*EXTRACT TO READ*:
Celiac Sprue is a multi-factorial disease characterized by an inflammatory response to ingested wheat
gluten and similar
proteins in rye and barley.
Proline-rich
gluten peptides from wheat, rye, and barley are relatively resistant to gastrointestinal digestion, and therefore persist in the intestinal lumen to elicit immunopathology in genetically susceptible individuals. In this study, we characterize the in vitro
gluten detoxifying properties of a therapeutically promising
prolyl endopeptidase from Myxococcus xanthus (MX PEP), and describe the development of a prototypical enteric-coated
capsule containing a pharmacologically useful dose of this
enzyme. A high-cell density fed-batch fermentation process was developed for overproduction of recombinant MX PEP in E. coli, yielding 0.25-0.4 g/L purified
protein. A simple, scalable purification and lyophilization procedure was established that yields >95% pure, highly active and stable
enzyme as a dry
powder. The dry
powder was blended with
excipients and encapsulated in a hard
gelatin capsule. The resulting
capsule was enteric coated using
Eudragit L30-D55
polymer coat, which provided sufficient resistance to gastric conditions (> 1 h in 0.01 M HCl, pH 2 with
pepsin) and rapid release under duodenal conditions (15-30 min release in pH 6.0 in the presence of
trypsin and
chymotrypsin). In conjunction with pancreatic
enzymes, MX PEP breaks down whole
gluten into a product mixture that is virtually indistinguishable from that generated by the Flavobacterium meningosepticum (FM) PEP as judged by chromatographic assays. Competitive studies involving selected immunogenic
peptides mixed with whole
gluten reveal that both PEPs have a wide range of substrate specificity. Our results support further in vitro and in vivo evaluation of the MX PEP
capsule as an oral therapeutic agent for
Celiac Sprue patients.

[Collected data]

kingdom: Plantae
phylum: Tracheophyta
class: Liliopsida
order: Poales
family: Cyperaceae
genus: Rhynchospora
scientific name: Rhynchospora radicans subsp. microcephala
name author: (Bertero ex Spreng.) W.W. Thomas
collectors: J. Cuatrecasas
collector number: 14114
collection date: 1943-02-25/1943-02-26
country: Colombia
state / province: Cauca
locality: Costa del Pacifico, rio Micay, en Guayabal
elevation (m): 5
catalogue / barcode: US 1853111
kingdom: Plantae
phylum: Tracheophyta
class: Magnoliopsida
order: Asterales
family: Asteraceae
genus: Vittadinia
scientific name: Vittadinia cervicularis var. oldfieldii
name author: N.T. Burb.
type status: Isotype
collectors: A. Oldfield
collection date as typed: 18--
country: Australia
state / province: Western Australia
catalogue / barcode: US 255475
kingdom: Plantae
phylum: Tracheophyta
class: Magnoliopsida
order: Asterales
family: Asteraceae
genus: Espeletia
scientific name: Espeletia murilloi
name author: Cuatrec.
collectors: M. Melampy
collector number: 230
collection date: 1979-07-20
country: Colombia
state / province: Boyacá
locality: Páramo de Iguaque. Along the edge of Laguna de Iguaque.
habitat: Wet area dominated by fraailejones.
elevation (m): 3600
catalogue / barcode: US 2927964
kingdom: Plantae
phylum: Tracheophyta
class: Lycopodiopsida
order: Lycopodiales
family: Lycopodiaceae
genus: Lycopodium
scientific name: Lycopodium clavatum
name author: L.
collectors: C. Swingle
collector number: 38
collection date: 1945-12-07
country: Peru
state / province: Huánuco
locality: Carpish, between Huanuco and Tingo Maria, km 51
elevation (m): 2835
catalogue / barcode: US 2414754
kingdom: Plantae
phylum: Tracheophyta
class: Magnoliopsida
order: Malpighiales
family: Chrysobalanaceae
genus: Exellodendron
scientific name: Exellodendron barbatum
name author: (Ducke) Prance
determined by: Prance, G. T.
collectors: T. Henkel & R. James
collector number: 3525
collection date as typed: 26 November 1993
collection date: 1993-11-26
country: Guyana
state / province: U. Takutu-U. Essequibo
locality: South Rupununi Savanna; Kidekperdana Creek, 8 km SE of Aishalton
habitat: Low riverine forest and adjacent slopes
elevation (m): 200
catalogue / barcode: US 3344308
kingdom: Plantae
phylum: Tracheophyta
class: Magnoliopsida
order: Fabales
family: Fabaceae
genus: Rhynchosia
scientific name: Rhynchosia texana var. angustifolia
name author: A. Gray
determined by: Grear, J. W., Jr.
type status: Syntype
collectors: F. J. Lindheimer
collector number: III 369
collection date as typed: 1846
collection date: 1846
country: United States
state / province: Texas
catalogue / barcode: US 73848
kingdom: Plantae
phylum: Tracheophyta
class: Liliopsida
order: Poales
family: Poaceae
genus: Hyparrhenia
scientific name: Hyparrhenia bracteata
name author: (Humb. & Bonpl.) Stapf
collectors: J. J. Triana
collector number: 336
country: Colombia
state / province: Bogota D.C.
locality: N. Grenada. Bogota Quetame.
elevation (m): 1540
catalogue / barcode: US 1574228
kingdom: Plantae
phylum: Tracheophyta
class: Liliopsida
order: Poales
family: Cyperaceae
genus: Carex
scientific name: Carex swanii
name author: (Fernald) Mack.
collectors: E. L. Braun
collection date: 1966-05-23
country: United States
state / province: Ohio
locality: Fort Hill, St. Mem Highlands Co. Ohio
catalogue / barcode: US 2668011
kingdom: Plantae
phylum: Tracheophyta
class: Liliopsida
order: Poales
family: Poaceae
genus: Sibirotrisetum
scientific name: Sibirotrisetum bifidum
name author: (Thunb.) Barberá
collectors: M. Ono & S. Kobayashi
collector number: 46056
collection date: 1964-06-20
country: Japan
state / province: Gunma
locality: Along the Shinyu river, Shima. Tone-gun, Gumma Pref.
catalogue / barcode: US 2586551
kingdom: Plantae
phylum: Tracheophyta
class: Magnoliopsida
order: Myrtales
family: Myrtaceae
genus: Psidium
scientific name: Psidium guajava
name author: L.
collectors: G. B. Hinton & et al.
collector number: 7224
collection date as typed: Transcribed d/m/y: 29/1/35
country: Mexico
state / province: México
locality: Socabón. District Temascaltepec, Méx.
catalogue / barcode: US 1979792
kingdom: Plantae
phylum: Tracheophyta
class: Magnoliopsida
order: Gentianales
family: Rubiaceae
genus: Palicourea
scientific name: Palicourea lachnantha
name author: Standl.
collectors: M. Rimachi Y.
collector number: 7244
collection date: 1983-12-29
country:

*WHAT IS BEING ASKED*:
Do these statements agree with the abstract on Celiac Sprue? Answer yes or no for each, quoting the words of the abstract that decide it.
1. The recombinant MX PEP was overproduced in E. coli.
2. The coated capsule released its contents in under 15 minutes under duodenal conditions.
3. The enzyme blend was encapsulated in a soft gelatin capsule.
You won't need the data for this.

*ANSWER TO THIS PROBLEM*:
1. Yes: "overproduction of recombinant MX PEP in E. coli"
2. No: "15-30 min release in pH 6.0"
3. No: "encapsulated in a hard gelatin capsule"